Father Lombardi, the spokesman for the pope, is running for cover:

Father Lombardi said that he personally did not think that criticism of the church could be compared to anti-Semitism.

“I don’t think it’s an appropriate comparison,” he said. “That’s why the letter should be read as a letter of solidarity by a Jew.”

The chief Rabbi of Rome was astonished:

Rabbi Riccardo di Segni, the chief rabbi of Rome, who hosted Benedict at the Rome synagogue in January on a visit that helped calm waters after a year of tensions, laughed in seeming disbelief when asked about Father Cantalamessa’s remarks.

“With a minimum of irony, I will say that today is Good Friday, when they pray that the Lord illuminate our hearts so we recognize Jesus,” Rabbi Di Segni said, referring to a prayer in a traditional Catholic liturgy calling for the conversion of the Jews. “We also pray that the Lord illuminate theirs.”

At the Holy Thursday liturgy in Baltimore, Archbishop Edwin O’Brien began well when he talked about how scoundrels had disgraced the priesthood, but warmed to his topic when he lambasted newspapers for criticizing bishops and the pope.

I see, abuse of children that wrecked their lives and drive some to suicide is parallel to criticism in the press that upsets a cleric.

As O’Brien spoke, I thought of the plagues: “and the Lord hardened Pharaoh’s heart” – and the archbishop’s.
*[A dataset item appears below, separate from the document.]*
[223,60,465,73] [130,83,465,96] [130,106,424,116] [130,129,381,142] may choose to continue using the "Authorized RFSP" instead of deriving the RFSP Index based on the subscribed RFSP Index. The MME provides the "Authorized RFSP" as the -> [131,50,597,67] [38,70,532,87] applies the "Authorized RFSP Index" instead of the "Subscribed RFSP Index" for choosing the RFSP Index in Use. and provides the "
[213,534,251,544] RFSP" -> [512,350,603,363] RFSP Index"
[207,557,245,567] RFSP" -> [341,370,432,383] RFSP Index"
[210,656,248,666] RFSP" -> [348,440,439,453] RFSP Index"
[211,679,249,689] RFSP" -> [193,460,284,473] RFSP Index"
O’Brien’s and Cantalamessa’s remarks are stunning demonstration of clerical narcissism.

Jewish leaders and sexual abuse victims are – I can’t imagine why –  taking offense:

Stephan Kramer, general-secretary of Germany’s Central Council of Jews, described the remarks as offensive and repulsive.

“So far I haven’t seen St Peter’s burning, nor were there outbursts of violence against Catholic priests,” he said.

“I’m without words. The Vatican is now trying to turn the perpetrators into victims.”

Peter Isely, spokesman for the US victim support group Snap, said the sermon had been “reckless and irresponsible”.

He said: “They’re sitting in the papal palace, they’re experiencing a little discomfort, and they’re going to compare themselves to being rounded up or lined up and sent in cattle cars to Auschwitz?

“You cannot be serious.”

Rabbi Gary Greenebaum, of the American Jewish Committee, called Father Cantalamessa’s comments “an unfortunate use of language”.

“The collective violence against the Jews resulted in the death of six million, while the collective violence spoken of here has not led to murder and destruction, but perhaps character assault,” he said.

There is no suffering like unto a cleric’s suffering who has been upset by “unfair” criticism –  it is as bad as being herded into a gas chamber.